Но вот прошли они и по этой улице, обогнув ее лишь полукругом. Проводник толкнул ворота и вошел в следующий коридор, и лошадь зацокала по мраморным плитам.
Коридор этот, связывающий одну богатую улицу с другой, имел совсем другой вид. Стены сложены из красного камня и туфа, а на стыках, где коридор поворачивал направо или налево, стояли белые колонны. И было здесь раза в два шире, чем в первом, закопченном коридоре, - лошадь проходила свободно, не задевая клеткой стен. Словом, построено все так, чтобы могли здесь под землей пережить войну от начала до конца с комфортом состоятельные жильцы.
Там, куда Тарази с проводником должны были спуститься в полумраке по ступенькам вниз, неожиданно открылись окна, осветив коридор.
Проводник прошел, глядя себе под ноги, но не переставая кивать благодарно кому-то. Но когда к окнам приблизился Тарази и поднял голову вверх, желая посмотреть, какой вид открывается из них, окна тут же захлопнулись.

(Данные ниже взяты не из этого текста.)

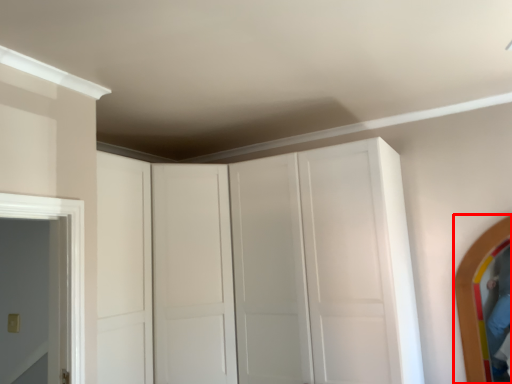
Question: From the image's perspective, what is the correct spatial relationship of mirror (annotated by the red box) in relation to dresser?

Choices:
 (A) below
 (B) above

Answer: (A)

Теперь стало ясно Тарази: каждая улица имела свой выход к этим коридорам и тоннелям, но почему, кроме него, ни один человек не пробирался . этим путем к центру?! Наверное, в повседневном быту горожане пользуются другими переходами с улицы на улицу. И только приезжих ведут за плату по этим коридорам, ведут тайно, ради заработка, осмеливаясь показывать чужестранцам свои секреты. "Какой упадок нравов, какой цинизм! Здесь подкуп и мошенничество даже в делах, связанных с защитой города!" - подумал Тарази.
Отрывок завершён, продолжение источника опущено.